Brown has not only learned from his wife’s optimism, but from his son’s unwavering focus, too. “One of the things children with autism do is get very fixated on their heart’s desire, their passion,” he says. “They have this uncanny ability to not hear all the periphery, all of the noise. They’re very literal thinkers. Josh has taught me the power of focus. He doesn’t really understand other people’s opinions of him. Therefore, he doesn’t really pay them any attention, which is a fascinating thing to me because so many people get wrapped up in what other people think of them.”

Workplace heroes

Brown envisions a workplace where exceptional behavior takes precedence over the ordinary, where a compelling vision aims to make life better for the whole community. He says that starts with how bank leaders treat their employees, because a healthy workplace translates to how those employees treat customers.

“When we think about building that culture,” he says, “we think about building people, we think about helping them become the best version of themselves, so they can pour that into the customers and clients that walk through the door.”

Brown believes every single touchpoint in a community bank, from the drive-thru to the tellers to the back office, reflects the culture that leadership is committed to. He even extends this to the grocery store and the movie theater. “You don’t get to stop being an ambassador of the organizations that you serve,” he says. “A lot of times, people forget that.”

This means taking the time to look past day-to-day transactions to something deeper. “We’re all just a collection of stories,” Brown says. “People aren’t coming to the bank to make a deposit, to withdraw money, to get a loan.

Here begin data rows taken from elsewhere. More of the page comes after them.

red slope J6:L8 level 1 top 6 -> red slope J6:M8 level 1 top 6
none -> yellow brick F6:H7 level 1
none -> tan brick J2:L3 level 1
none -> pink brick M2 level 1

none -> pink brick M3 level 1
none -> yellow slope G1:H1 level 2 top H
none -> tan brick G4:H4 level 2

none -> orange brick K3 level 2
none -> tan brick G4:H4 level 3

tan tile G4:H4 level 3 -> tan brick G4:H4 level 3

People are coming to the bank to write another chapter in the story of their lives. ‘I’m coming to the bank not to get a loan, but to finance the education of my son or daughter.’ ‘I’m coming to the bank to get a short-term loan because my mom just passed away unexpectedly.’ The question is, what are you going to do? What are you going to do to add to that narrative?”

Heroes see what everybody else sees, according to Brown, but differently.

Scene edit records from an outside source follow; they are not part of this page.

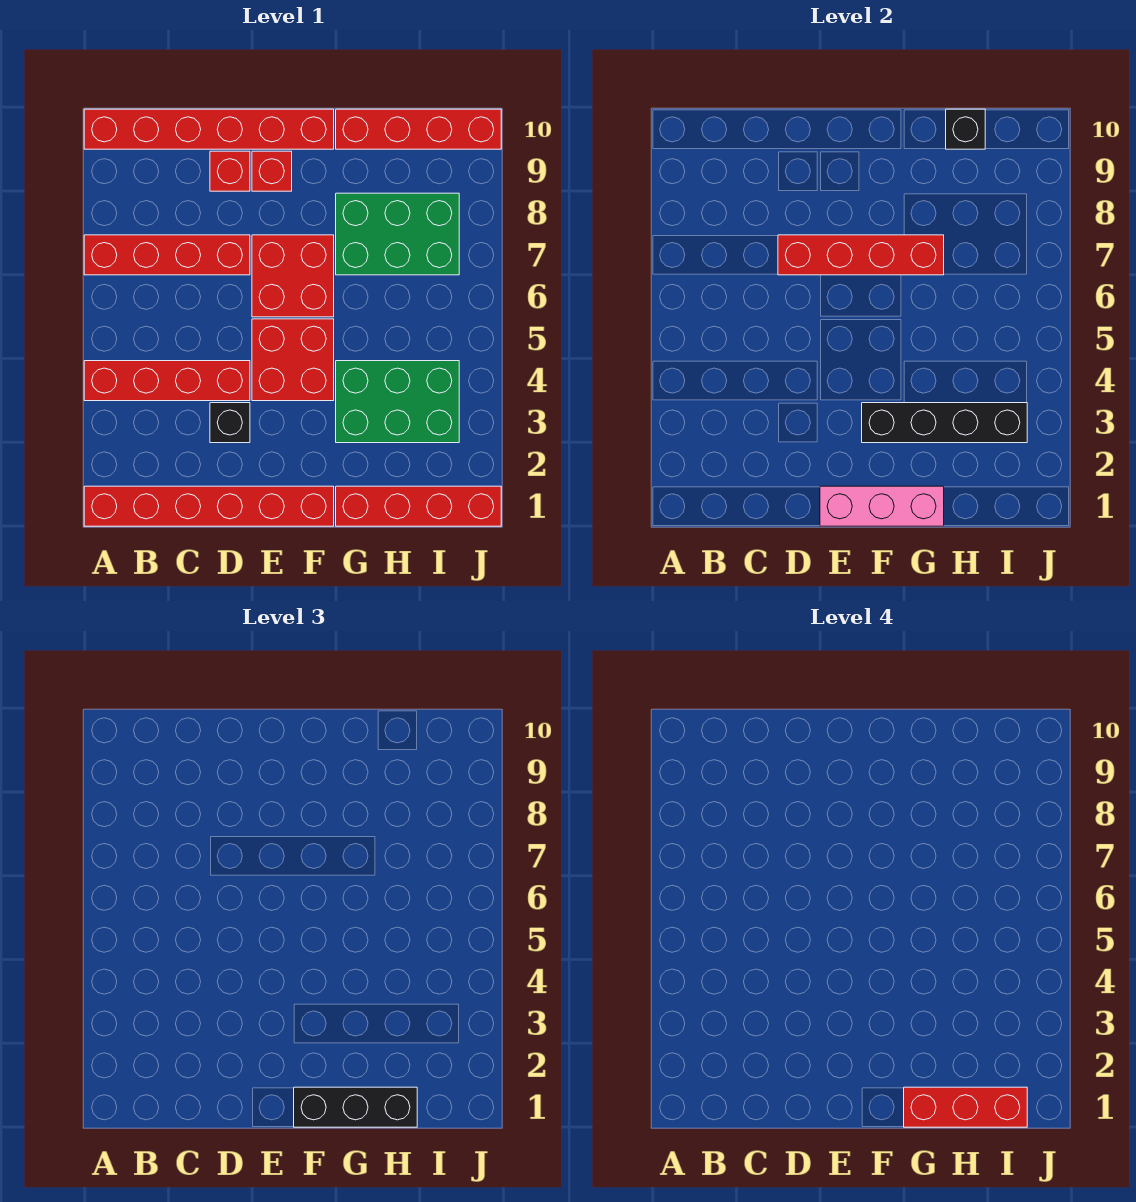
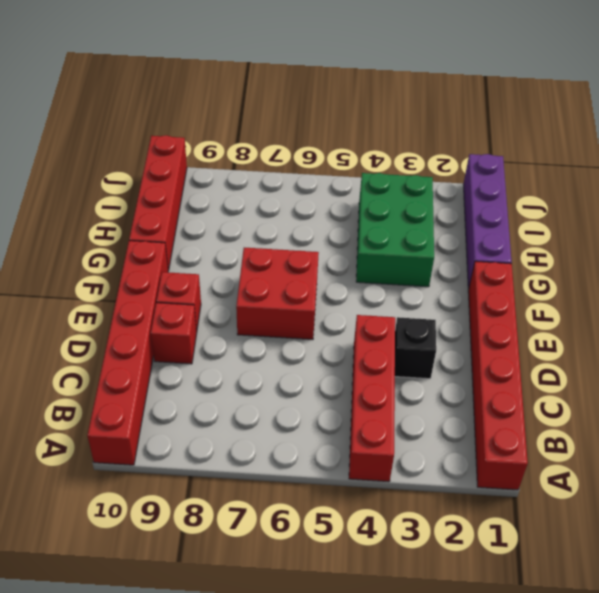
purple brick G1:J1 level 1 -> red brick G1:J1 level 1
none -> red brick A7:D7 level 1
none -> red brick E4:F5 level 1
none -> green brick G7:I8 level 1

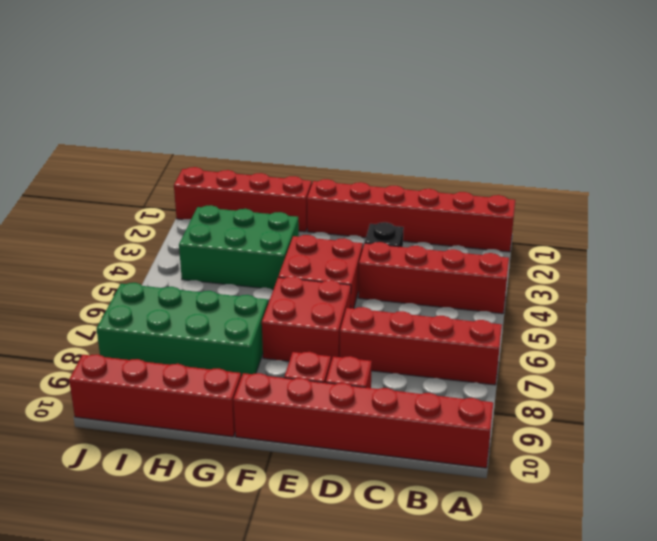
green brick G7:J8 level 1 -> green brick G7:I8 level 1
none -> red brick D7:G7 level 2
none -> pink brick E1:G1 level 2
none -> black brick F3:I3 level 2

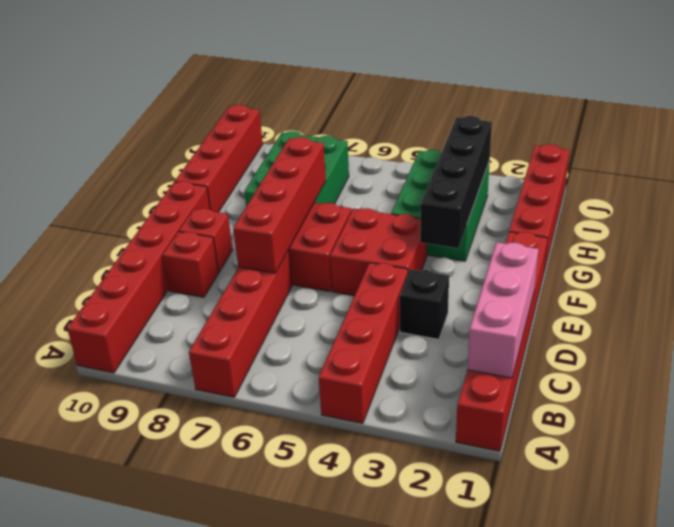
pink brick B1:D1 level 2 -> pink brick E1:G1 level 2
none -> black brick H10 level 2
none -> black brick F1:H1 level 3
none -> red brick G1:I1 level 4

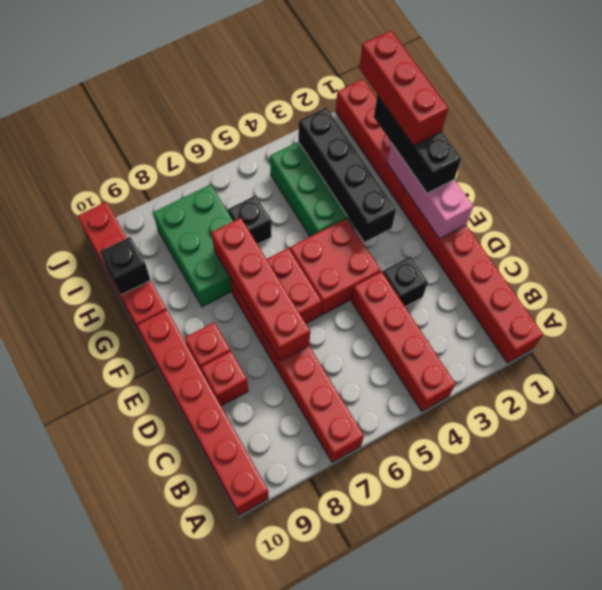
black brick H6 level 1 -> none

“They have this uncanny ability to show up larger than life. I don’t mean flamboyant and wearing blue tights and a cape,” he adds. “Larger than life means bigger than life’s problems, bigger than the storyline that life gave us, bigger than the challenges that our clients and employees are facing.

“People want to be safe and secure and know that you’ve shown up to serve today at a high level, that you’ve got ways to help them through the storm that they’re in,” he adds. “We just want somebody who can help us make life better.”

How Kevin Brown defines a H.E.R.O.

Kevin Brown, author of The Hero Effect and general session speaker at ICBA LIVE 2020, says that heroes:

H: Help people without strings attached. “Most of us talk about service and going the extra mile, but most people only talk about it to the extent that it’s a return on investment for how helpful they are,” Brown says. “Heroes understand what the extra mile actually looks like, and they’re willing to make the trip.”

E: Create an exceptional experience for the people they serve. “Not ordinary with the occasional burst of exceptional; [they do it] every single time,” he says. “Heroes say, ‘Look, if I’m going to put my name on this, it’s going to be done to a level of excellence that most people don’t even aspire to.’”

R: Take responsibility for their attitude, actions and results. “Heroes are always accountable. Accountability is about self. What can we do to perform at a higher level?” he says.

O: See life through the lens of optimism. “Optimists see the world as it is, but they don’t accept it as it is,” he says. “They say, ‘Listen, it doesn’t have to be this way. I have the capacity to change this.’”


Roshan McArthur is a writer in California.